- Task to carry out -
Your reply should reproduce the data below without a single alteration, apart from dropping the images.

#### Data supplied ####

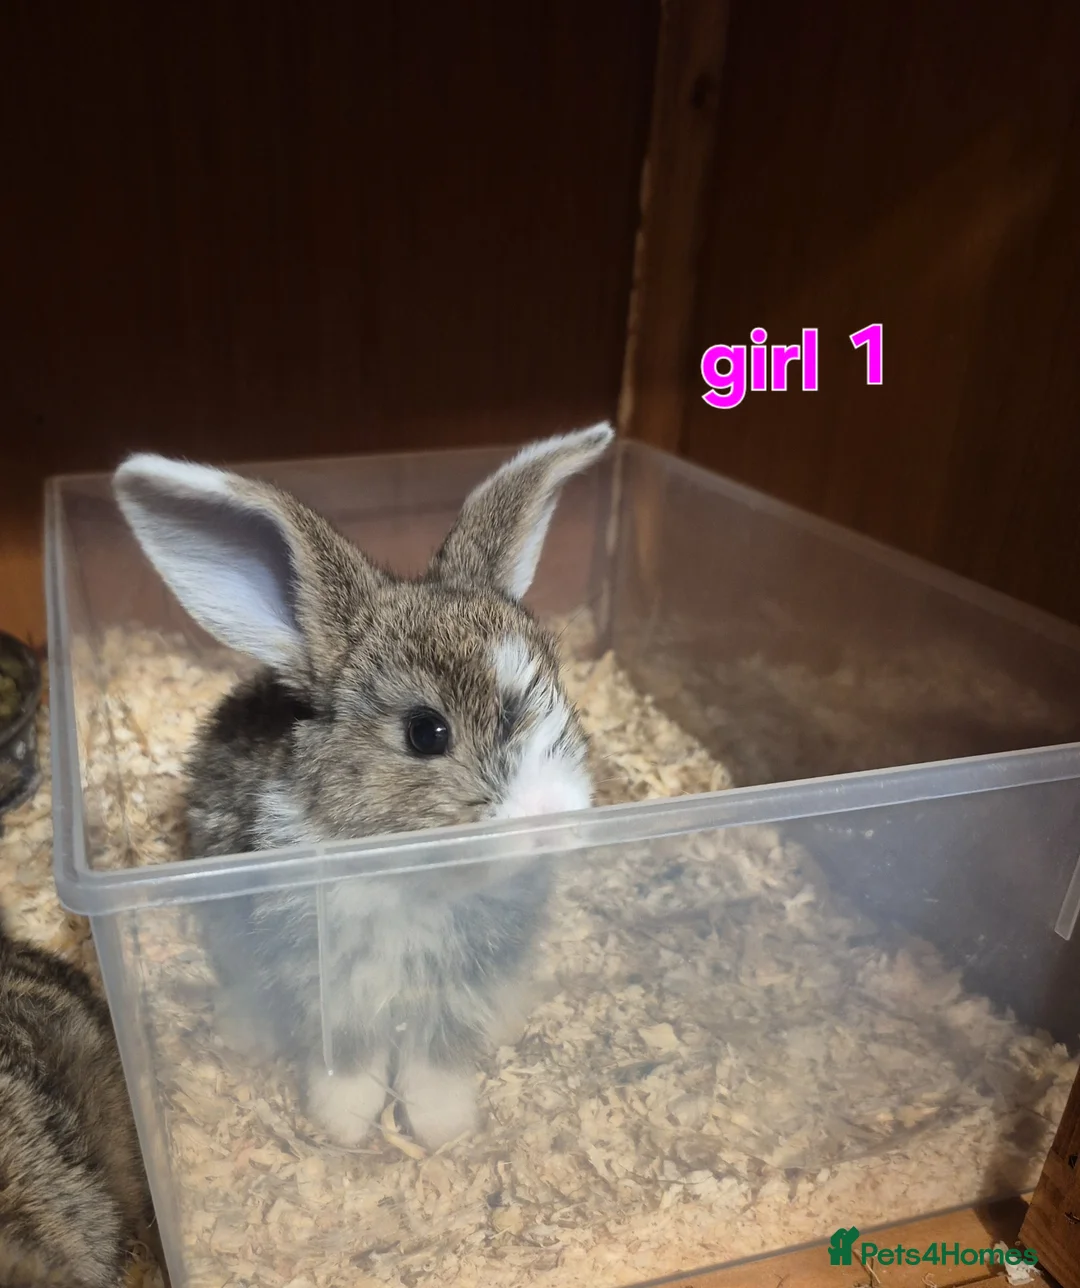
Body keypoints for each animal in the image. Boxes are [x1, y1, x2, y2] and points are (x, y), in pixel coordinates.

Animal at [112, 423, 613, 1150]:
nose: (552, 815)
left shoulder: (458, 984)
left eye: (560, 697)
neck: (415, 880)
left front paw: (442, 1125)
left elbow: (437, 1052)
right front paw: (346, 1122)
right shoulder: (322, 978)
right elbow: (347, 1053)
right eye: (426, 733)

####

- Answer for this exercise -
Body keypoints for each animal in the image. Boxes are [x1, y1, x2, y2] and points are (x, y), in pixel coordinates.

Animal at [112, 423, 613, 1150]:
nose: (552, 815)
left shoulder: (458, 984)
left eye: (560, 697)
neck: (415, 880)
left front paw: (442, 1125)
left elbow: (437, 1052)
right front paw: (346, 1122)
right shoulder: (322, 978)
right elbow: (347, 1053)
right eye: (426, 733)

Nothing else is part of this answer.